Since betta fish are more popular now, you would think they start to make something reasonable for them as well. Any ideas or info? I live in canada and I've read somewhere they may sell them in states. Is that true? If so, where?Thanx in advance for all responses


----------



## BerkB33 (Oct 23, 2009)

Two sites that immediately came to mind were Glasscages.com and Aquariummasters.com, they both offer a selection of custom betta tanks...and if they don't have what your looking for, they can manufacture one to your specs. Hope that helps.


----------



## 1fish2fish (Sep 10, 2009)

Its really not that hard to make your own dividers. As long as you can glue you can make them :-D. It would be MUCH cheaper than getting a custom tank.

I'm not sure about the sizes you are talking about but a 20 gallon long divided about 4 or 5 times would be really nice.


----------



## xxabc (Feb 1, 2010)

I would first buy the tank you want, be it 20, 30, or 40 gallons, and then make your own dividers. There's a great thread over at Betta Habitats/Accessories, etc. Here's the link. 

http://www.tropicalfishkeeping.com/...ories/dividing-tutorial-step-step-pics-40025/

Read it well, it's really good, and very cheap. I've made my own plastic mesh dividers for $3 tops.


----------



## roadrunner (Apr 3, 2010)

Thanx everybody for a quick reply. xxabc that's a very useful link.

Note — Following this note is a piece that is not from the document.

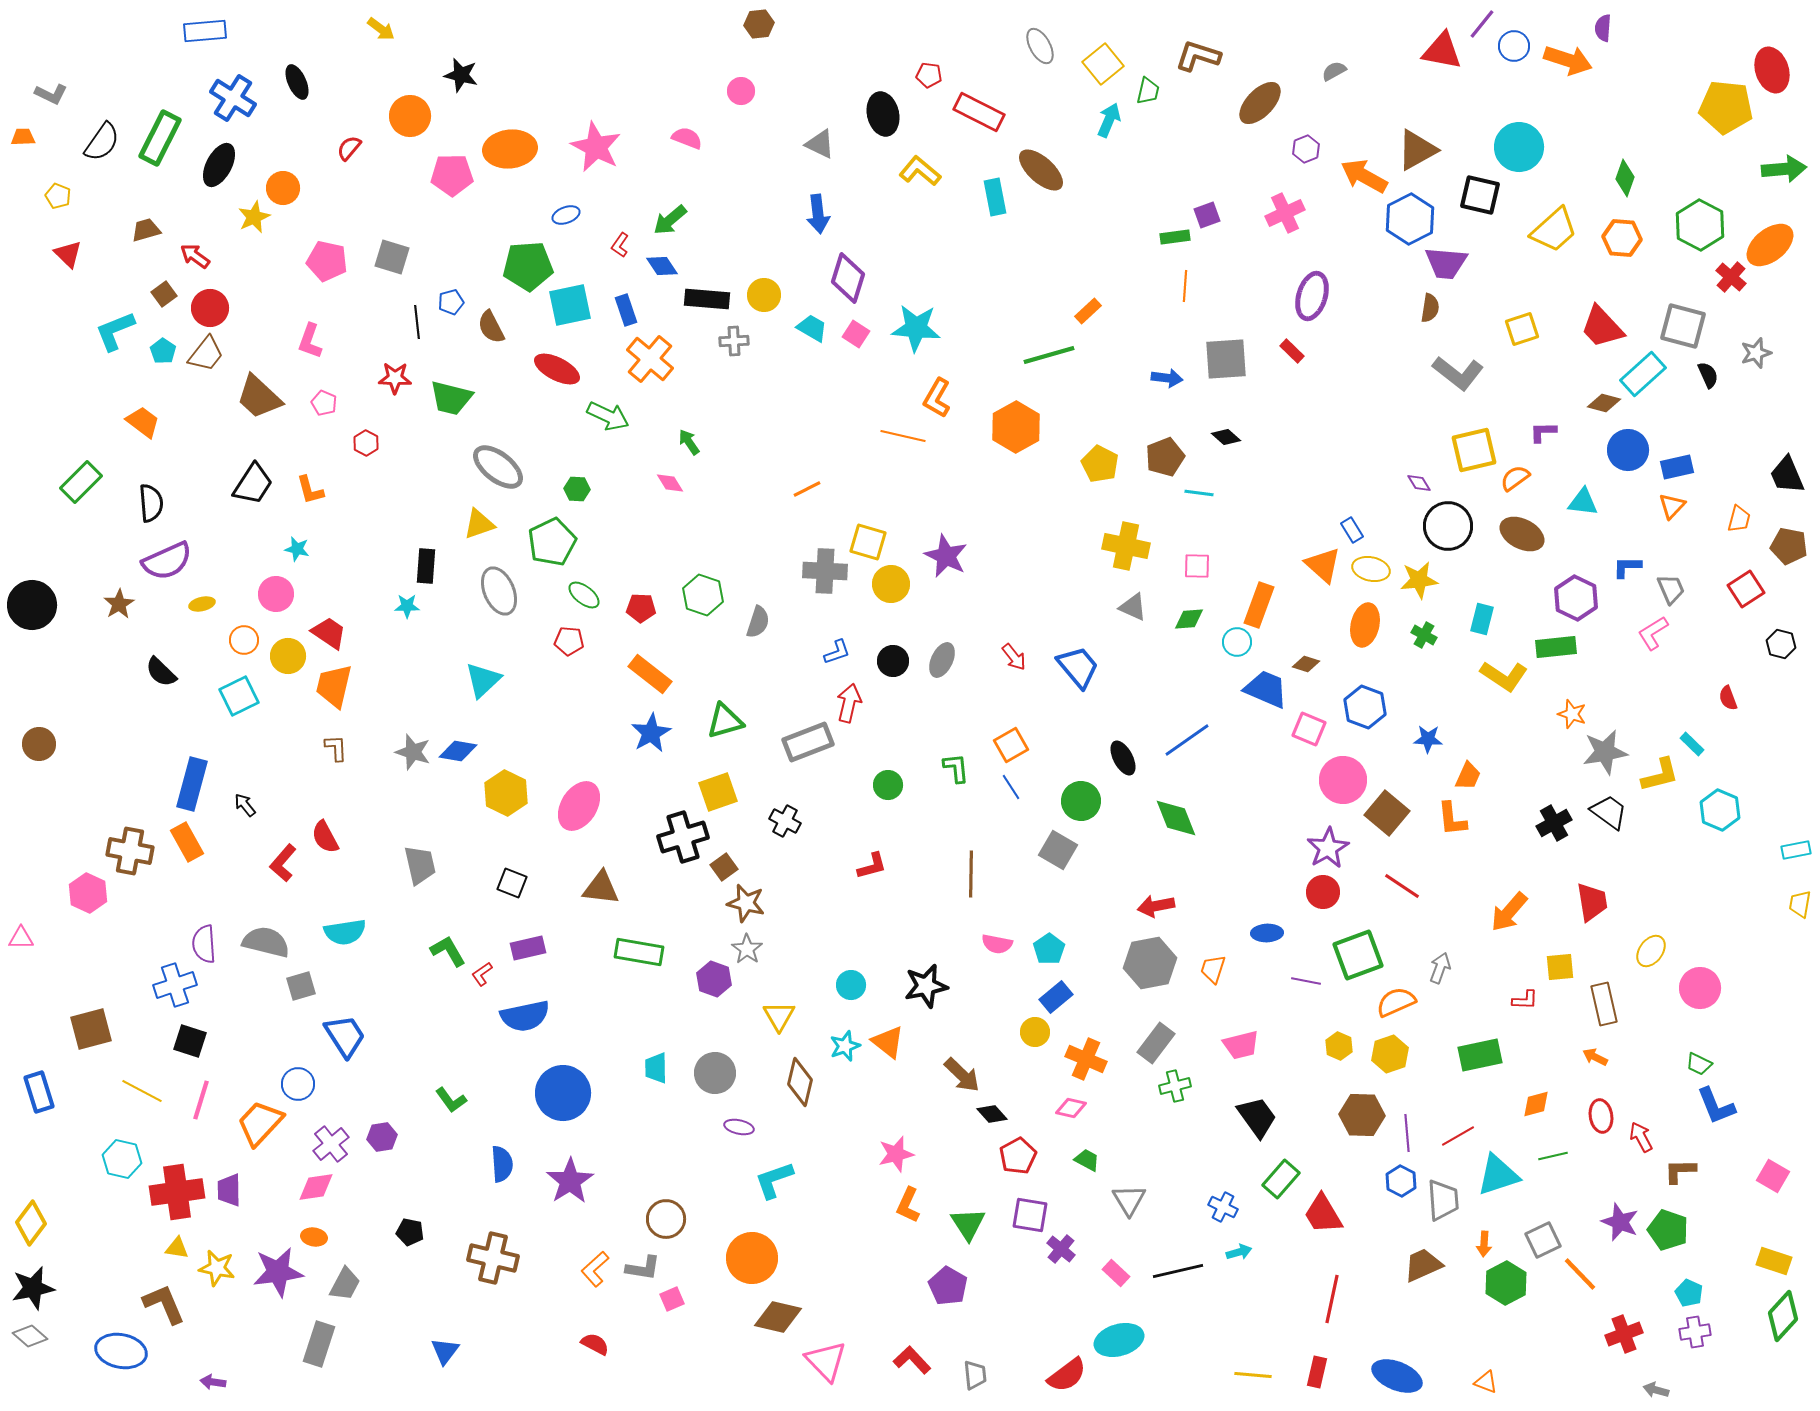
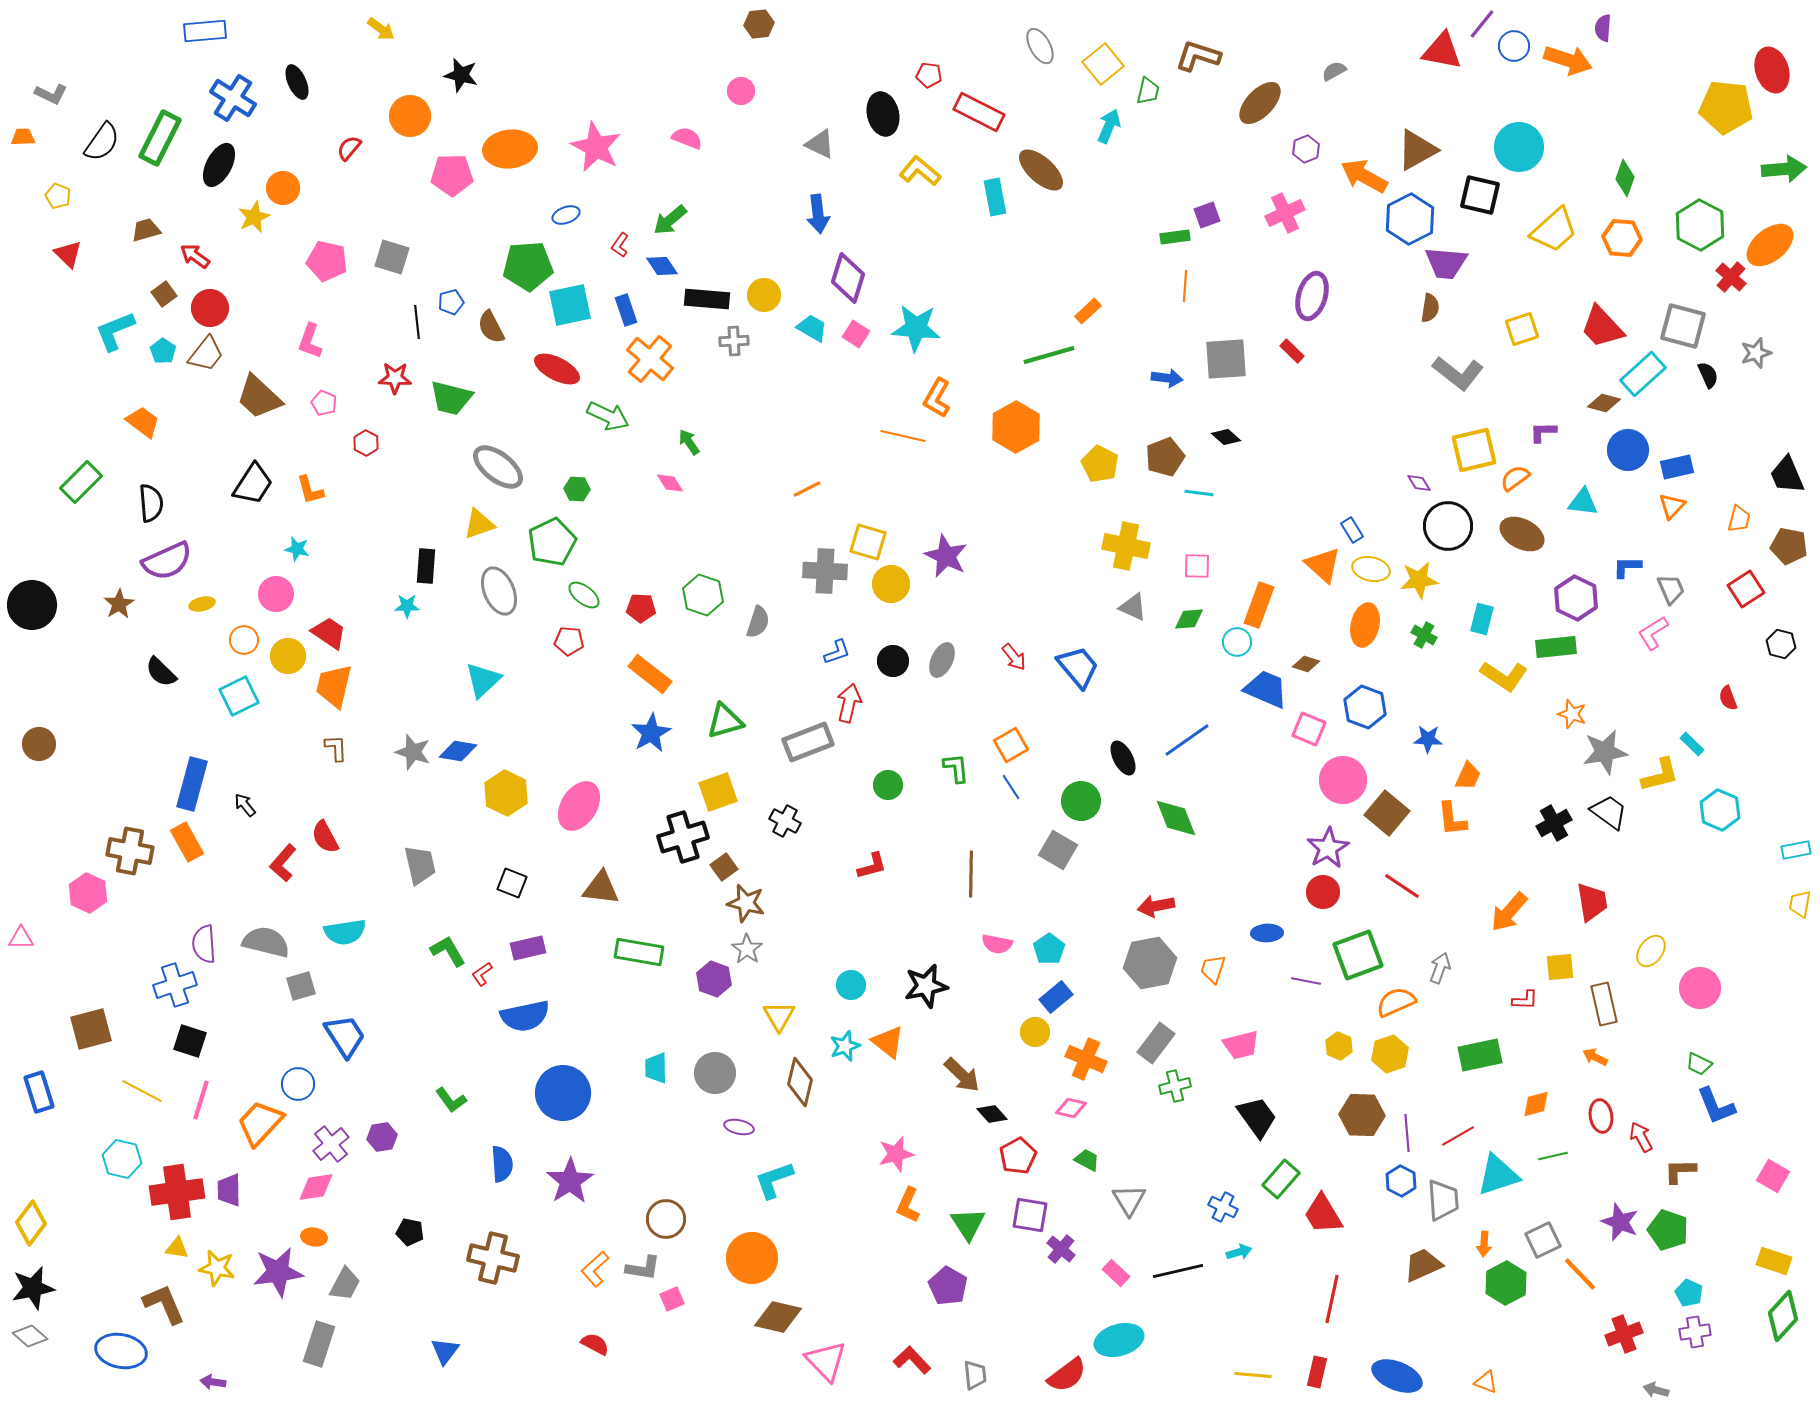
cyan arrow at (1109, 120): moved 6 px down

It's a fantastic idea and maybe i'll give it a try.


----------



## truthequalslies (Jan 21, 2010)

some pet shops here in ca have them but their really small and usually dont fit more then a gallon per divider what i wanna know is where to buy those petstore multiple tank things my clubleader has one but he bought it from a petstore that went outa buisness


----------